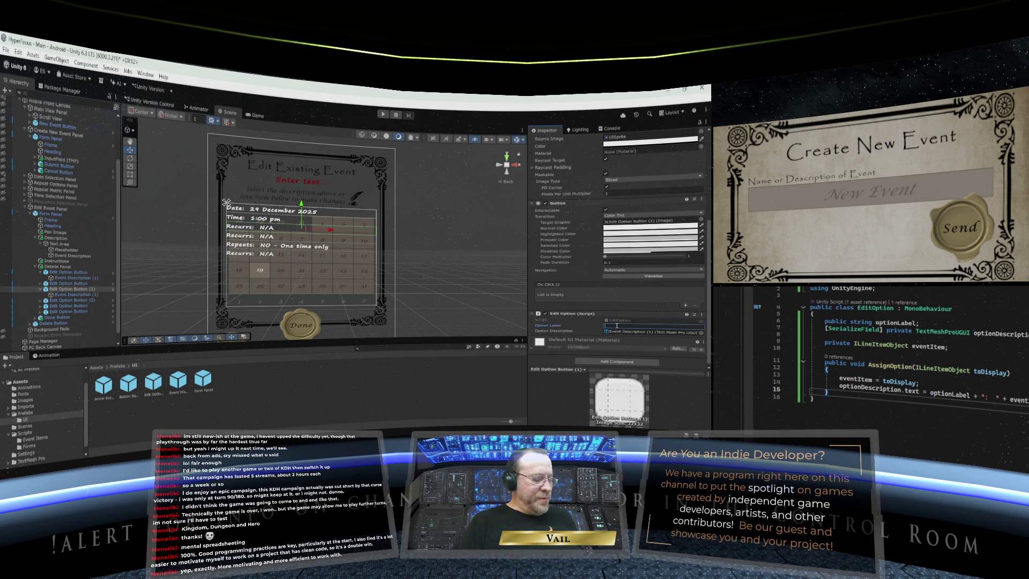
text(TDate)
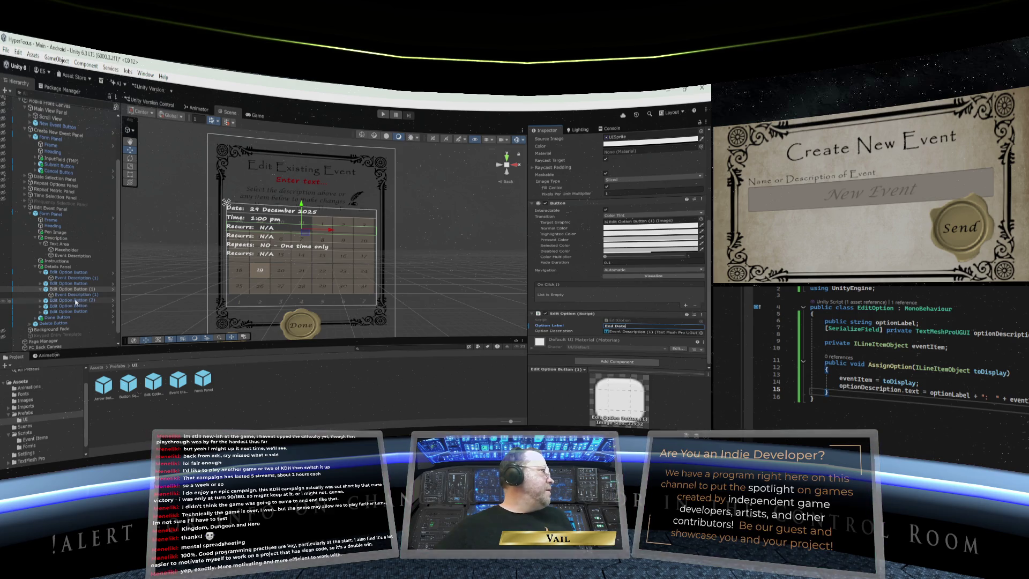
Set the next two buttons' Option Labels to 'End Time' and 'Repeats'
click(73, 302)
click(609, 325)
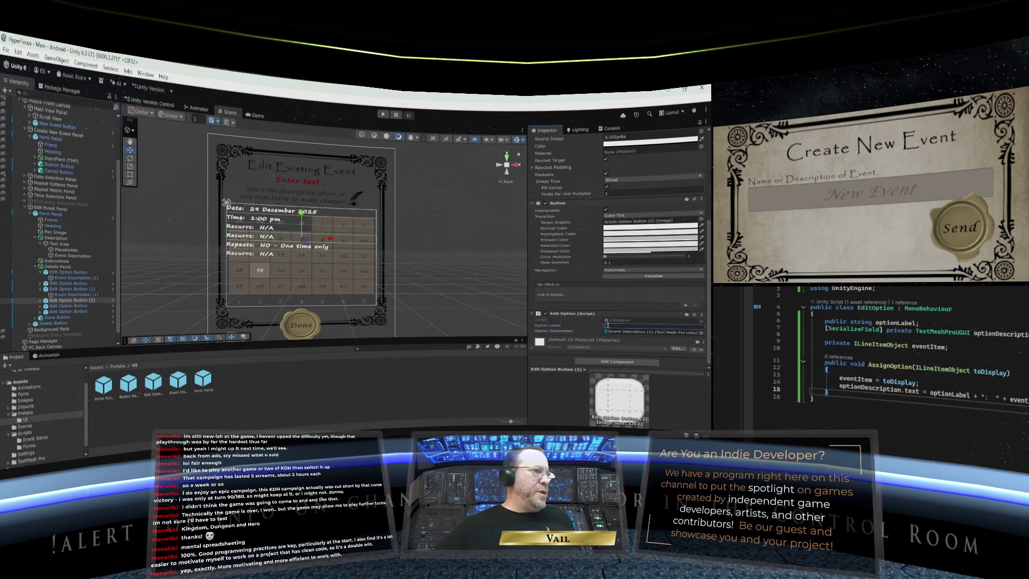
text(Repend T)
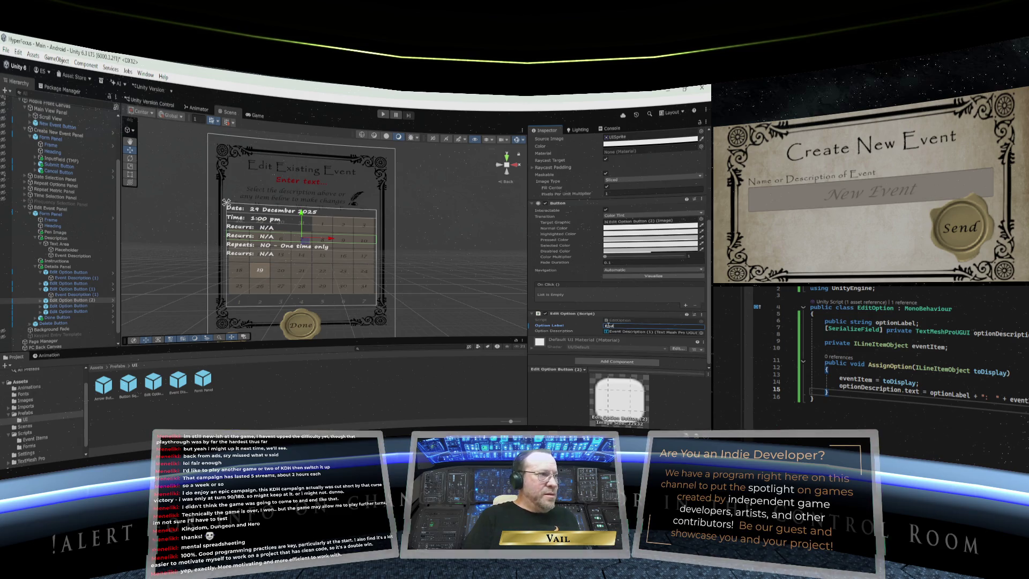
text(ime)
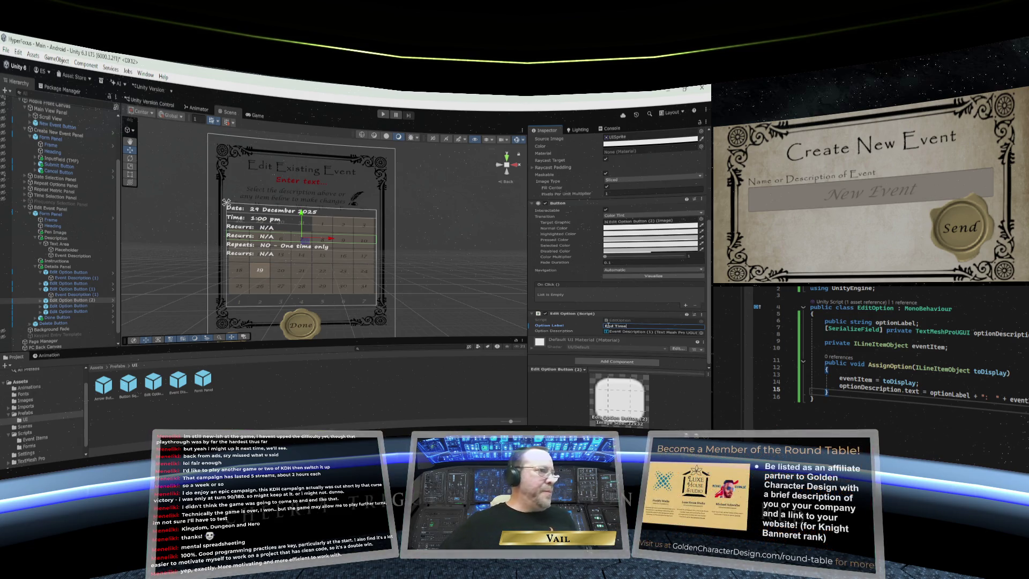
click(57, 305)
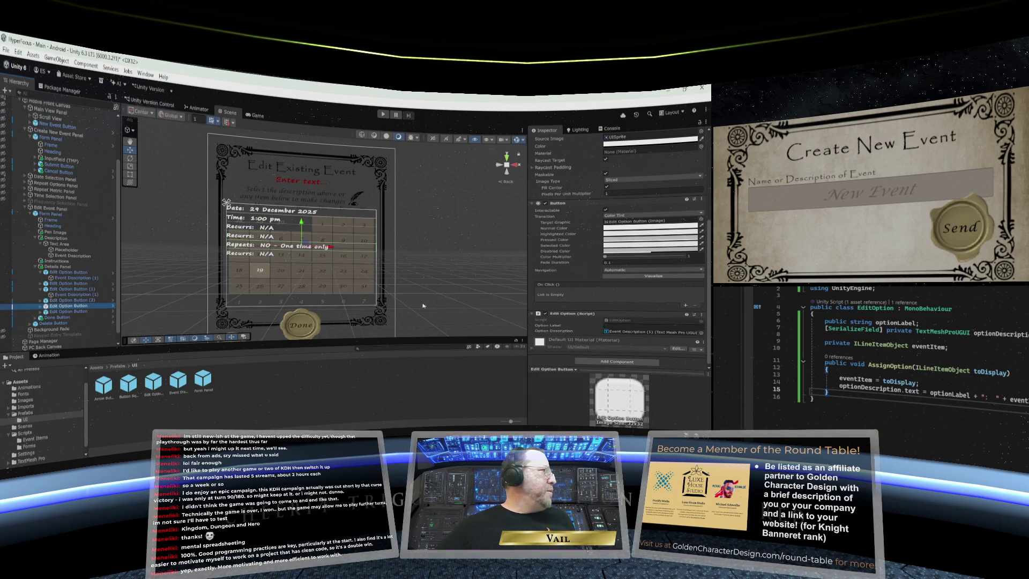
click(615, 325)
click(616, 325)
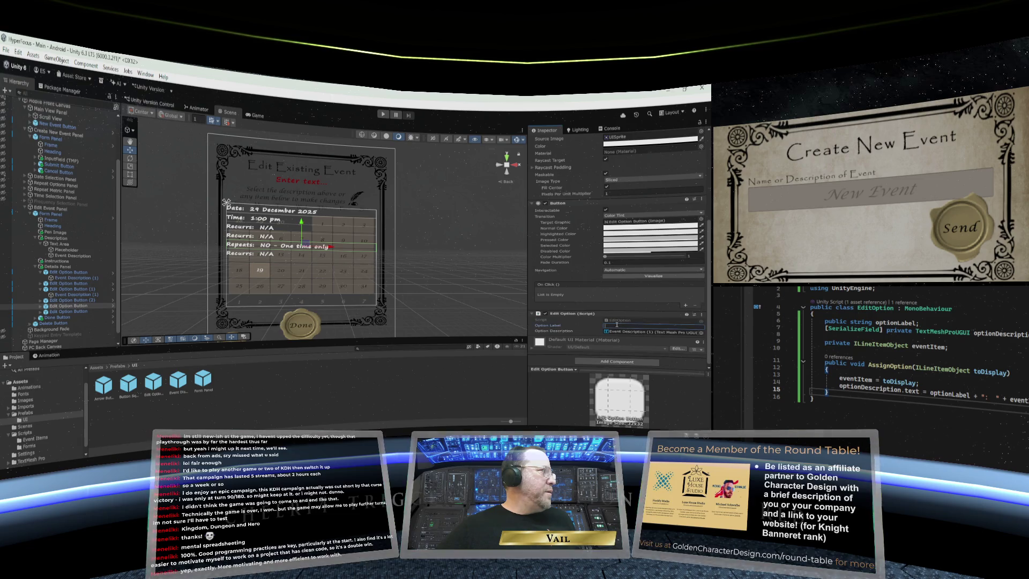
text(Repeats)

::::::::::

» What to work on:
Copy each line of the listing above that contains the word "text".

» Finished task:
text(TDate)
text(Repend T)
text(ime)
text(Repeats)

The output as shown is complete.